Natural gas takes center stage
As oil markets grapple with oversupply concerns, US energy producers are increasingly turning their attention to natural gas, where surging LNG export demand is creating new growth opportunities.
The shift comes as the United States prepares to add significant LNG export capacity in 2026, with new facilities coming online that will cement America's position as a global energy powerhouse.
LNG exports set to climb
According to the US Energy Information Administration, total LNG exports are expected to reach 16.4 billion cubic feet per day (Bcf/d) in 2026, up from 11.9 Bcf/d in 2024 - an increase of nearly 40% in just two years.
Three major facilities are driving this growth:
- Plaquemines LNG - New Louisiana export terminal (Phases 1 & 2)
- Corpus Christi LNG Stage 3 - Expansion of existing Texas facility with seven midscale trains
- Golden Pass LNG - New facility adding additional export capacity
Together, these projects will add approximately 5.3 Bcf/d of new nominal export capacity, representing nearly 50% expansion of existing US LNG infrastructure.
Europe drives demand
Europe's ongoing separation from Russian pipeline gas has created sustained demand for American LNG. As the continent seeks to diversify its energy supplies, US exports are increasingly filling the gap left by reduced Russian flows.
This positions the United States as a central pillar of global energy security, a role that is expected to expand throughout 2026 and beyond.
Data centers fuel domestic growth
Beyond exports, domestic natural gas demand is receiving a boost from an unexpected source: data centers. The rapid expansion of artificial intelligence and cloud computing infrastructure is driving electricity demand, much of which is met by natural gas-fired power plants.
This dual demand driver - exports and data centers - is supporting bullish sentiment in gas markets even as oil faces headwinds.
Price outlook strengthens
Henry Hub natural gas prices are forecast to average around $4.00 per million British thermal units (MMBtu) in 2026, up from approximately $2.19/MMBtu in 2024. This near-doubling of prices reflects tightening supply-demand fundamentals.

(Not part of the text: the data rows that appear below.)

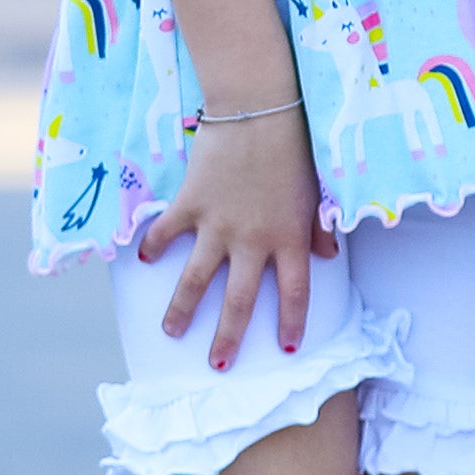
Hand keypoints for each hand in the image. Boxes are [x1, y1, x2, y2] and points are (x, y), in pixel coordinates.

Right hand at [135, 103, 334, 368]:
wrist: (259, 108)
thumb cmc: (295, 146)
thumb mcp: (316, 190)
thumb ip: (319, 227)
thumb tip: (327, 255)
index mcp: (289, 238)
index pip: (295, 293)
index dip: (291, 322)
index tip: (286, 346)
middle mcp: (253, 241)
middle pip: (239, 301)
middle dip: (227, 338)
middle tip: (217, 366)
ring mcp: (217, 225)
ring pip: (196, 280)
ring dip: (182, 309)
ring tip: (171, 331)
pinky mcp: (190, 204)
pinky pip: (167, 233)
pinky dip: (155, 246)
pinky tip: (146, 260)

Current prices around $3.24/MMBtu suggest the market is already pricing in stronger demand, though EIA expects milder weather in early 2026 and rising production to moderate some of the upward pressure.
Investment implications
The divergence between oil and gas outlooks is reshaping corporate strategy:
- Natural gas and LNG companies are boosting capital expenditure and expanding shale acreage
- Oil-focused producers remain cautious, awaiting structural changes in global supply-demand before committing to major investments
This pivot toward gas assets marks a notable shift from the oil-dominated investment patterns of recent years.
Infrastructure challenges ahead
The expansion is not without obstacles. Pipeline capacity in key producing regions like the Permian Basin is struggling to keep pace with rising demand. New takeaway capacity is coming, but much is timed for later in 2026.
This timing mismatch could create temporary tightness in Gulf Coast markets and increase price volatility at Henry Hub as exports rise before new supply routes are fully operational.